START Provided records
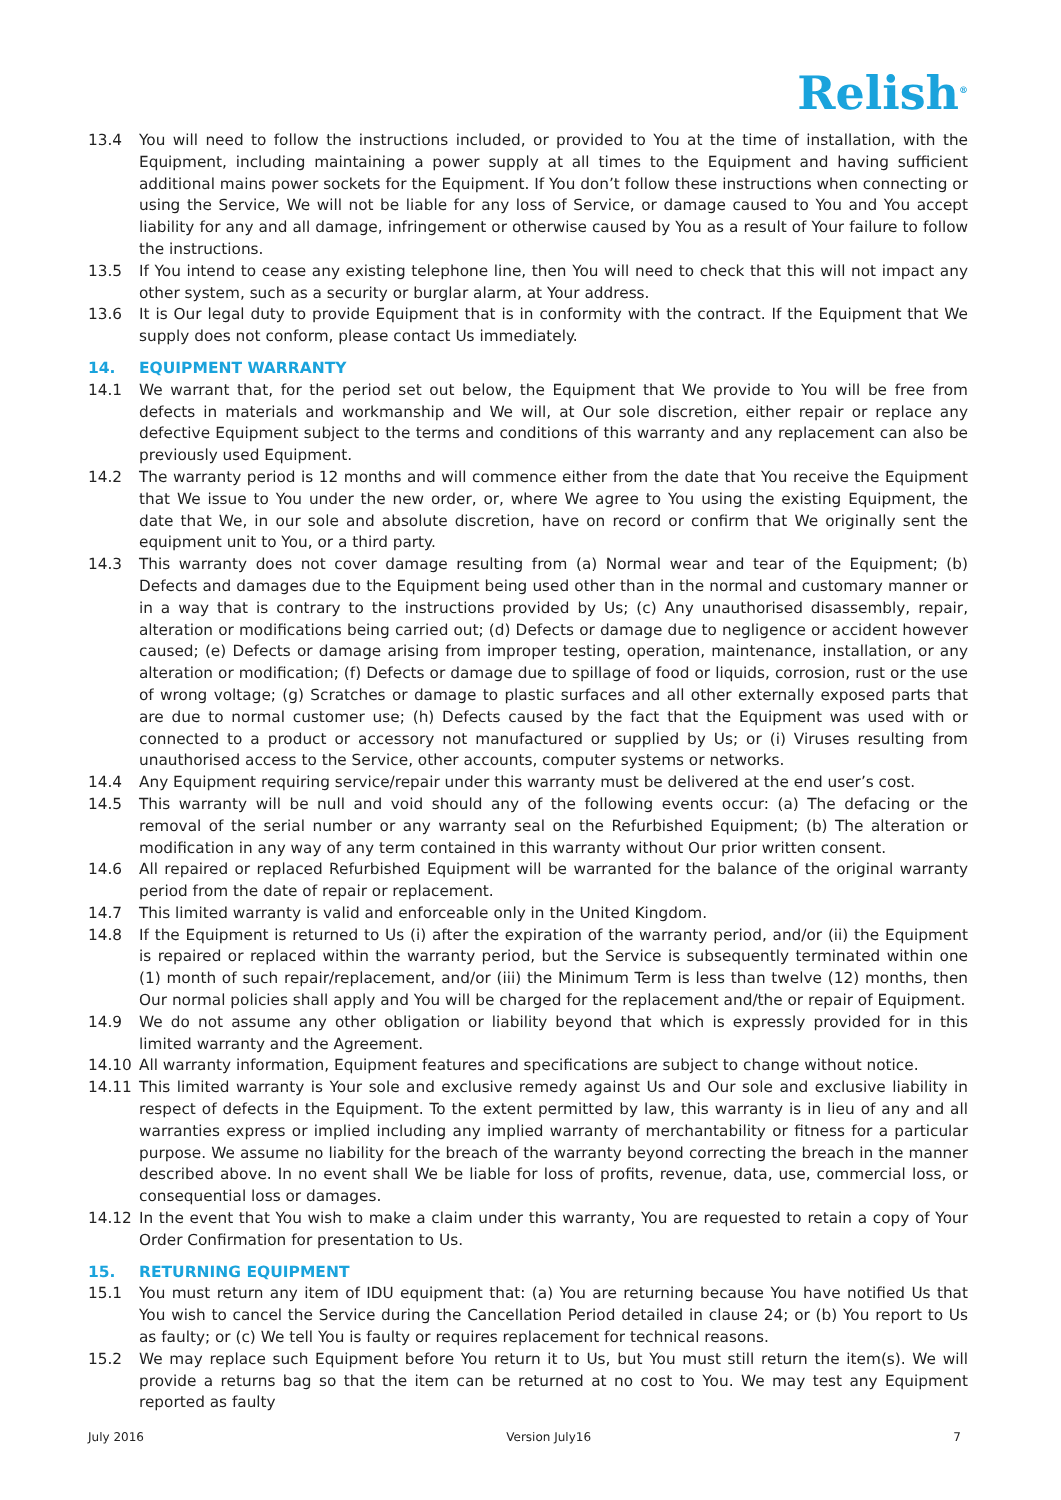Relish<sup>®</sup>
13.4 You will need to follow the instructions included, or provided to You at the time of installation, with the Equipment, including maintaining a power supply at all times to the Equipment and having sufficient additional mains power sockets for the Equipment. If You don’t follow these instructions when connecting or using the Service, We will not be liable for any loss of Service, or damage caused to You and You accept liability for any and all damage, infringement or otherwise caused by You as a result of Your failure to follow the instructions.
13.5 If You intend to cease any existing telephone line, then You will need to check that this will not impact any other system, such as a security or burglar alarm, at Your address.
13.6 It is Our legal duty to provide Equipment that is in conformity with the contract. If the Equipment that We supply does not conform, please contact Us immediately.
14. EQUIPMENT WARRANTY
14.1 We warrant that, for the period set out below, the Equipment that We provide to You will be free from defects in materials and workmanship and We will, at Our sole discretion, either repair or replace any defective Equipment subject to the terms and conditions of this warranty and any replacement can also be previously used Equipment.
14.2 The warranty period is 12 months and will commence either from the date that You receive the Equipment that We issue to You under the new order, or, where We agree to You using the existing Equipment, the date that We, in our sole and absolute discretion, have on record or confirm that We originally sent the equipment unit to You, or a third party.
14.3 This warranty does not cover damage resulting from (a) Normal wear and tear of the Equipment; (b) Defects and damages due to the Equipment being used other than in the normal and customary manner or in a way that is contrary to the instructions provided by Us; (c) Any unauthorised disassembly, repair, alteration or modifications being carried out; (d) Defects or damage due to negligence or accident however caused; (e) Defects or damage arising from improper testing, operation, maintenance, installation, or any alteration or modification; (f) Defects or damage due to spillage of food or liquids, corrosion, rust or the use of wrong voltage; (g) Scratches or damage to plastic surfaces and all other externally exposed parts that are due to normal customer use; (h) Defects caused by the fact that the Equipment was used with or connected to a product or accessory not manufactured or supplied by Us; or (i) Viruses resulting from unauthorised access to the Service, other accounts, computer systems or networks.
14.4 Any Equipment requiring service/repair under this warranty must be delivered at the end user’s cost.
14.5 This warranty will be null and void should any of the following events occur: (a) The defacing or the removal of the serial number or any warranty seal on the Refurbished Equipment; (b) The alteration or modification in any way of any term contained in this warranty without Our prior written consent.
14.6 All repaired or replaced Refurbished Equipment will be warranted for the balance of the original warranty period from the date of repair or replacement.
14.7 This limited warranty is valid and enforceable only in the United Kingdom.
14.8 If the Equipment is returned to Us (i) after the expiration of the warranty period, and/or (ii) the Equipment is repaired or replaced within the warranty period, but the Service is subsequently terminated within one (1) month of such repair/replacement, and/or (iii) the Minimum Term is less than twelve (12) months, then Our normal policies shall apply and You will be charged for the replacement and/the or repair of Equipment.
14.9 We do not assume any other obligation or liability beyond that which is expressly provided for in this limited warranty and the Agreement.
14.10 All warranty information, Equipment features and specifications are subject to change without notice.
14.11 This limited warranty is Your sole and exclusive remedy against Us and Our sole and exclusive liability in respect of defects in the Equipment. To the extent permitted by law, this warranty is in lieu of any and all warranties express or implied including any implied warranty of merchantability or fitness for a particular purpose. We assume no liability for the breach of the warranty beyond correcting the breach in the manner described above. In no event shall We be liable for loss of profits, revenue, data, use, commercial loss, or consequential loss or damages.
14.12 In the event that You wish to make a claim under this warranty, You are requested to retain a copy of Your Order Confirmation for presentation to Us.
15. RETURNING EQUIPMENT
15.1 You must return any item of IDU equipment that: (a) You are returning because You have notified Us that You wish to cancel the Service during the Cancellation Period detailed in clause 24; or (b) You report to Us as faulty; or (c) We tell You is faulty or requires replacement for technical reasons.
15.2 We may replace such Equipment before You return it to Us, but You must still return the item(s). We will provide a returns bag so that the item can be returned at no cost to You. We may test any Equipment reported as faulty
July 2016 Version July16 7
END Provided records
◆ **Exercise description**: For each line in the records that contains the word "cost", make a copy.

◆ **Solved problem**:
14.4 Any Equipment requiring service/repair under this warranty must be delivered at the end user’s cost.
15.2 We may replace such Equipment before You return it to Us, but You must still return the item(s). We will provide a returns bag so that the item can be returned at no cost to You. We may test any Equipment reported as faulty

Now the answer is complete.